**Your goal:**
Could you retype the entries character for character, beginning at the very first line and continuing through the line that contains "Productions sur commande", with that line included?

**Dataset content:**

▬▬▬▬▬▬▬▬▬▬

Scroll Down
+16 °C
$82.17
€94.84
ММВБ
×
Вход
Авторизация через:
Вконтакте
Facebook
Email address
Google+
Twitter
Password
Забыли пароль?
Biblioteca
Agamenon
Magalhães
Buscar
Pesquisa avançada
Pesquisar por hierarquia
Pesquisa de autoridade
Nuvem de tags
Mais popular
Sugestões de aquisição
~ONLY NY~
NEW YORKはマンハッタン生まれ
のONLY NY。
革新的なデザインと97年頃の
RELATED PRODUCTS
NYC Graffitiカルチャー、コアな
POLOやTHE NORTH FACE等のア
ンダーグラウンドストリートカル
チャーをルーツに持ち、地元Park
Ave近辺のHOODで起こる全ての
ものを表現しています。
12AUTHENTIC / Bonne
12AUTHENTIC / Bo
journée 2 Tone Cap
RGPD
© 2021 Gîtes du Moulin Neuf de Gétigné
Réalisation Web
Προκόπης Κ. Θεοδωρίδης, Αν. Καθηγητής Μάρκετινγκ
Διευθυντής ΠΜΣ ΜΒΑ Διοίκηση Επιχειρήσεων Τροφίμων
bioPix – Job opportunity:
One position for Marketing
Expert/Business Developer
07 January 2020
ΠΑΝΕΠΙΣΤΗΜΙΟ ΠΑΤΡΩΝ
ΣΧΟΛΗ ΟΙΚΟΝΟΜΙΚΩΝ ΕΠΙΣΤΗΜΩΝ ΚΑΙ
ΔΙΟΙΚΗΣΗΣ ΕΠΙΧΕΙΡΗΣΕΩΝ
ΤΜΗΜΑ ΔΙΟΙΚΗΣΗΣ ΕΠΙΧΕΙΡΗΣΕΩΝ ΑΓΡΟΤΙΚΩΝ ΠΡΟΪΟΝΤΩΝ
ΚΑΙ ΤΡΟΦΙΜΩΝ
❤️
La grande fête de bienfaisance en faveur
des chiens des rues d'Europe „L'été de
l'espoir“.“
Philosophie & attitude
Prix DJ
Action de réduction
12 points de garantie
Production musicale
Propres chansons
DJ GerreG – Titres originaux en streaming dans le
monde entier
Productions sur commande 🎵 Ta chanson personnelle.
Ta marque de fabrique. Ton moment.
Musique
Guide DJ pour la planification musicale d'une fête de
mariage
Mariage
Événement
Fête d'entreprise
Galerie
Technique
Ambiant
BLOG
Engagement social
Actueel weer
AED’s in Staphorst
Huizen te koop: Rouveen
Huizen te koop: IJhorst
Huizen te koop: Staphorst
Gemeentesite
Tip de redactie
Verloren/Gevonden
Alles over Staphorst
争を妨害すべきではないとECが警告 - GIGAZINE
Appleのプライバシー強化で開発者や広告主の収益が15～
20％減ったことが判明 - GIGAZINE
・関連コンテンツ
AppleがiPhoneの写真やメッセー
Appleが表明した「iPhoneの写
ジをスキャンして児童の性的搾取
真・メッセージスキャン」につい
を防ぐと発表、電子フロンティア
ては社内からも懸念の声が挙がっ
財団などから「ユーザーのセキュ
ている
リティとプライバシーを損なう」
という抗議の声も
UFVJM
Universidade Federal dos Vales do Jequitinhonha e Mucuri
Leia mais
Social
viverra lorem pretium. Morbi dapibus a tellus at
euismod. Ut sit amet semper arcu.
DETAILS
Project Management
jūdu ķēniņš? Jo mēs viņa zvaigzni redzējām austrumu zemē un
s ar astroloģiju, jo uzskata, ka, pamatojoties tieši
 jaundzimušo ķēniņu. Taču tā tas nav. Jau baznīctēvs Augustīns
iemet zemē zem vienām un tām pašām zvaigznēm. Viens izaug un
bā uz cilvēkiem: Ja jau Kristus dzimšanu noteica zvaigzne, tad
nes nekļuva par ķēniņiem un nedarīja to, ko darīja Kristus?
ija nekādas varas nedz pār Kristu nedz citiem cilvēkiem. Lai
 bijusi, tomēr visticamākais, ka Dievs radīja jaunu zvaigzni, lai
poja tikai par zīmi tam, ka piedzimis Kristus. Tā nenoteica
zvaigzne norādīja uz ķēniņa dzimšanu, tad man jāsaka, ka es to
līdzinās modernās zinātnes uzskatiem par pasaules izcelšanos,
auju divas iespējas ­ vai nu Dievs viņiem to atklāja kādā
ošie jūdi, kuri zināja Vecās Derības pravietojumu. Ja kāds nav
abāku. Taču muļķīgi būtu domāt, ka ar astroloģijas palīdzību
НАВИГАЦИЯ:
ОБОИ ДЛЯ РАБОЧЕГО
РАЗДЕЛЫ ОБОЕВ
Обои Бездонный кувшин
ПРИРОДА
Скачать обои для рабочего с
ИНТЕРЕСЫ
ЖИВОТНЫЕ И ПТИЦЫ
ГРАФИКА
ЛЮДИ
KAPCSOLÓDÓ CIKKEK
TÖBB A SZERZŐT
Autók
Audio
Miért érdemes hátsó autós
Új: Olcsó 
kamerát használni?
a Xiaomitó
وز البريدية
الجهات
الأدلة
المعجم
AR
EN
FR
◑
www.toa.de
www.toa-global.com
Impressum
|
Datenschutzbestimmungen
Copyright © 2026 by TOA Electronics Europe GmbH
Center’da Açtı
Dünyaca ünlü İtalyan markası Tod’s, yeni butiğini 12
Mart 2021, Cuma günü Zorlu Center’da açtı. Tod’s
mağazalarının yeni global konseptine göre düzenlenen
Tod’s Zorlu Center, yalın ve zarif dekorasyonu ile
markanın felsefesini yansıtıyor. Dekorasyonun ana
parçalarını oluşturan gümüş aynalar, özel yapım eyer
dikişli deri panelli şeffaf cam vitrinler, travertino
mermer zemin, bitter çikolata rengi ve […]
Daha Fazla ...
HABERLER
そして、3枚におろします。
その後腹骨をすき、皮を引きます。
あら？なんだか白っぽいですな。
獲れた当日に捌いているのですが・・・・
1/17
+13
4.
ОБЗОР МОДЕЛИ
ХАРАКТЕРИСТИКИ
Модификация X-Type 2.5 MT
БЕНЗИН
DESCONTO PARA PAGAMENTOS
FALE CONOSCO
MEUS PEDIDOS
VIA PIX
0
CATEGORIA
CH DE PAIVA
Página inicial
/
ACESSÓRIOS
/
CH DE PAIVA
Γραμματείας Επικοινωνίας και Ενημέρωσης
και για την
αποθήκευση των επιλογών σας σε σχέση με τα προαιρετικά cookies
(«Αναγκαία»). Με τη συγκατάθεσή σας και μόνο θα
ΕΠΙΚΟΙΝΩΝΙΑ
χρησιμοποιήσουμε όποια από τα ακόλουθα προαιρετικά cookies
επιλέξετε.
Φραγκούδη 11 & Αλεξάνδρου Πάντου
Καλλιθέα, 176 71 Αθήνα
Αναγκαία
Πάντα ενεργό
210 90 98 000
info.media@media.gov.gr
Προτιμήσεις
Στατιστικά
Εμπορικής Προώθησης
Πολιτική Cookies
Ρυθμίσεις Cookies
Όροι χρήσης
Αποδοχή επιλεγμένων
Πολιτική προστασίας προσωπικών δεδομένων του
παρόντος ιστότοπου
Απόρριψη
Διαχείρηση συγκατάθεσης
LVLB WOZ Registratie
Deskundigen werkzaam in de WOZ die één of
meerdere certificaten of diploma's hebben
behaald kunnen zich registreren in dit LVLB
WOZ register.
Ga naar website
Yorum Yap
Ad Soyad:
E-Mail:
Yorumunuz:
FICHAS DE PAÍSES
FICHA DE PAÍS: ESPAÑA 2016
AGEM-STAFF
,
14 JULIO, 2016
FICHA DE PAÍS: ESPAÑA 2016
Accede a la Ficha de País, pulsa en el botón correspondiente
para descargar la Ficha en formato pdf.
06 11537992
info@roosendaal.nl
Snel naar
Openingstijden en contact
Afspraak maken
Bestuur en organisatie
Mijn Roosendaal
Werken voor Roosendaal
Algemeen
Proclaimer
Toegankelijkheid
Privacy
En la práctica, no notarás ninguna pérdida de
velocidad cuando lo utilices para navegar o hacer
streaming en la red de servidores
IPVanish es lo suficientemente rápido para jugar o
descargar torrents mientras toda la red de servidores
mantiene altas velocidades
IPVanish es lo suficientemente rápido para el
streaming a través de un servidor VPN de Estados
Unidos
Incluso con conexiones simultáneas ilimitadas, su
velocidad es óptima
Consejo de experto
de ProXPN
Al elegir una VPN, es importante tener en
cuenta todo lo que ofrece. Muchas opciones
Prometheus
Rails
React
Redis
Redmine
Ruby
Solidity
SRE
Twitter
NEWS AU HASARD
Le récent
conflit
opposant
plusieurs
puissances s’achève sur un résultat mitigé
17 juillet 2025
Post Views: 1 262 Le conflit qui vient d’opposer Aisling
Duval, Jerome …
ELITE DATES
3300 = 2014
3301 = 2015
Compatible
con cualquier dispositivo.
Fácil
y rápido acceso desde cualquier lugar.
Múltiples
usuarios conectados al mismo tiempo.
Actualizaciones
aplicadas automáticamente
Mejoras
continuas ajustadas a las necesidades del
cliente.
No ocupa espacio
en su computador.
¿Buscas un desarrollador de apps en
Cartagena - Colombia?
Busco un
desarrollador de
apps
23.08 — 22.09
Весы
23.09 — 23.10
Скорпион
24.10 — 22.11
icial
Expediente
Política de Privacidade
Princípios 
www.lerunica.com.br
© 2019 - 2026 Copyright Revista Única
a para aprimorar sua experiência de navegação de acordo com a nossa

▬▬▬▬▬▬▬▬▬▬

**Answer section:**
Scroll Down
+16 °C
$82.17
€94.84
ММВБ
×
Вход
Авторизация через:
Вконтакте
Facebook
Email address
Google+
Twitter
Password
Забыли пароль?
Biblioteca
Agamenon
Magalhães
Buscar
Pesquisa avançada
Pesquisar por hierarquia
Pesquisa de autoridade
Nuvem de tags
Mais popular
Sugestões de aquisição
~ONLY NY~
NEW YORKはマンハッタン生まれ
のONLY NY。
革新的なデザインと97年頃の
RELATED PRODUCTS
NYC Graffitiカルチャー、コアな
POLOやTHE NORTH FACE等のア
ンダーグラウンドストリートカル
チャーをルーツに持ち、地元Park
Ave近辺のHOODで起こる全ての
ものを表現しています。
12AUTHENTIC / Bonne
12AUTHENTIC / Bo
journée 2 Tone Cap
RGPD
© 2021 Gîtes du Moulin Neuf de Gétigné
Réalisation Web
Προκόπης Κ. Θεοδωρίδης, Αν. Καθηγητής Μάρκετινγκ
Διευθυντής ΠΜΣ ΜΒΑ Διοίκηση Επιχειρήσεων Τροφίμων
bioPix – Job opportunity:
One position for Marketing
Expert/Business Developer
07 January 2020
ΠΑΝΕΠΙΣΤΗΜΙΟ ΠΑΤΡΩΝ
ΣΧΟΛΗ ΟΙΚΟΝΟΜΙΚΩΝ ΕΠΙΣΤΗΜΩΝ ΚΑΙ
ΔΙΟΙΚΗΣΗΣ ΕΠΙΧΕΙΡΗΣΕΩΝ
ΤΜΗΜΑ ΔΙΟΙΚΗΣΗΣ ΕΠΙΧΕΙΡΗΣΕΩΝ ΑΓΡΟΤΙΚΩΝ ΠΡΟΪΟΝΤΩΝ
ΚΑΙ ΤΡΟΦΙΜΩΝ
❤️
La grande fête de bienfaisance en faveur
des chiens des rues d'Europe „L'été de
l'espoir“.“
Philosophie & attitude
Prix DJ
Action de réduction
12 points de garantie
Production musicale
Propres chansons
DJ GerreG – Titres originaux en streaming dans le
monde entier
Productions sur commande 🎵 Ta chanson personnelle.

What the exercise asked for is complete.